Métis writer and filmmaker Christine Welsh screens her feature-length film “Finding Dawn”—about the disappearance and murder of aboriginal women in British Columbia—on May 13, 3:30 p.m. at the Knight Library Browsing Room on the University of Oregon campus. Sponsored by the Center for the Study of Women in Society, this free event will include a discussion session with the filmmaker.

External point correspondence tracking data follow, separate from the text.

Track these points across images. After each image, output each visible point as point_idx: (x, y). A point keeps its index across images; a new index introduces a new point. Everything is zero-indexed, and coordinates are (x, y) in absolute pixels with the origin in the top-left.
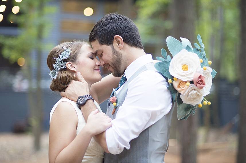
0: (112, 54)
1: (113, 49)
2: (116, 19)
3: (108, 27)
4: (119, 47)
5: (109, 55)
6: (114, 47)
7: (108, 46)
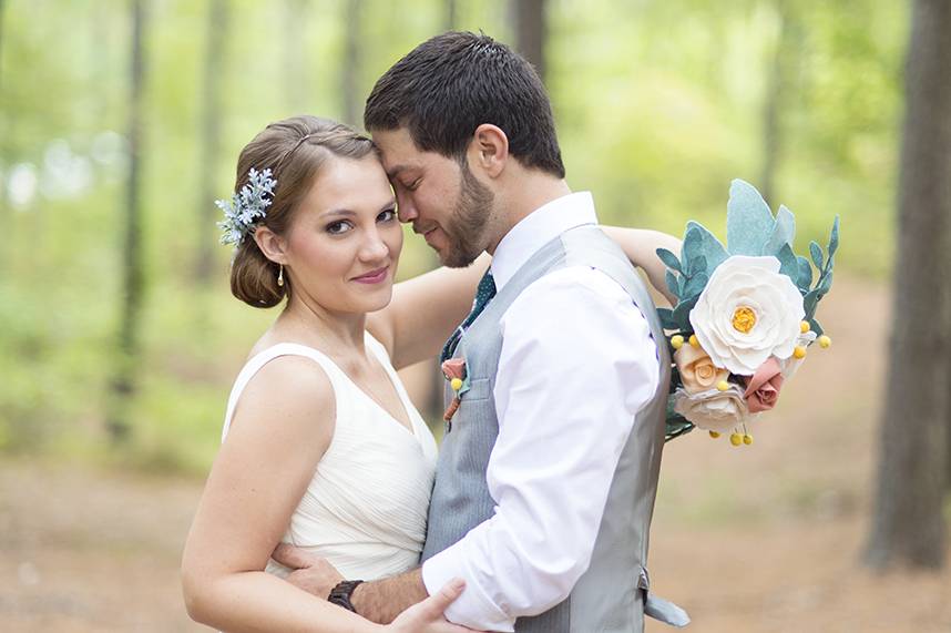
0: (458, 189)
1: (466, 172)
2: (490, 63)
3: (456, 90)
4: (489, 169)
5: (447, 191)
6: (471, 166)
7: (449, 157)
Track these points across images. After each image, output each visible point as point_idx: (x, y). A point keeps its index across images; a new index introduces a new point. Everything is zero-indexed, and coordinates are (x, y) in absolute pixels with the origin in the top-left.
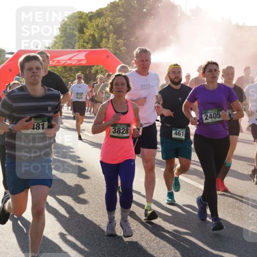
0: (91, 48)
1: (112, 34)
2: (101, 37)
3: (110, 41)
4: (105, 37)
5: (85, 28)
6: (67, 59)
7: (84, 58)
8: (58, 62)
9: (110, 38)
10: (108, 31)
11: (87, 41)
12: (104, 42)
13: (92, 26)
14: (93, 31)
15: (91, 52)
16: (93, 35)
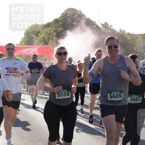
0: (43, 45)
1: (55, 37)
2: (49, 39)
3: (54, 41)
4: (51, 39)
5: (39, 34)
6: (26, 51)
7: (36, 51)
8: (21, 53)
9: (54, 40)
10: (53, 35)
11: (40, 41)
12: (50, 42)
13: (44, 32)
14: (44, 35)
15: (41, 47)
16: (44, 38)
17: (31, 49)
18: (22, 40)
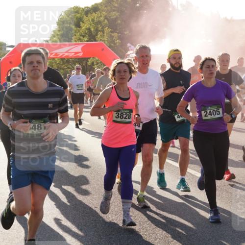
0: (87, 41)
1: (107, 27)
2: (97, 30)
3: (105, 34)
4: (100, 31)
5: (81, 23)
7: (80, 51)
9: (106, 32)
10: (103, 25)
11: (83, 34)
12: (99, 35)
13: (88, 20)
14: (89, 26)
15: (87, 44)
16: (89, 29)
17: (73, 48)
18: (53, 33)
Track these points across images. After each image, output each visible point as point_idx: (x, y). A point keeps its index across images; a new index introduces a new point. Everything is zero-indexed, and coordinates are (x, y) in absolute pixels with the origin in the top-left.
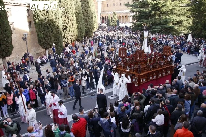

They were poor, mostly indigenous. Some were sex workers. More than 500 missing, murdered, gone over a 30-year period. “Finding Dawn,” a National Film Board of Canada (NFB) documentary made in 2006, follows the lives of three women believed to be among the victims—Dawn Crey, Ramona Wilson and Daleen Kay Bosse.
A Film by Christine Welsh
Why do these murders and disappearances remain unsolved and unpunished? In “Finding Dawn,” Welsh undertakes what the NFB describes as an “epic journey” to shed light on the mystery and horror of a too often untold story—“a worldwide culture of impunity” that allows violence against women. Welsh begins at Vancouver’s skid row where more than 60 poor women disappeared, and travels the “Highway of Tears” in northern British Columbia where more than two dozen women have vanished.
Christine Welsh is an associate professor at the University of Victoria, where she teaches courses in Indigenous Women’s Studies and Indigenous Cinema. She has been producing, writing and directing films for more than 30 years.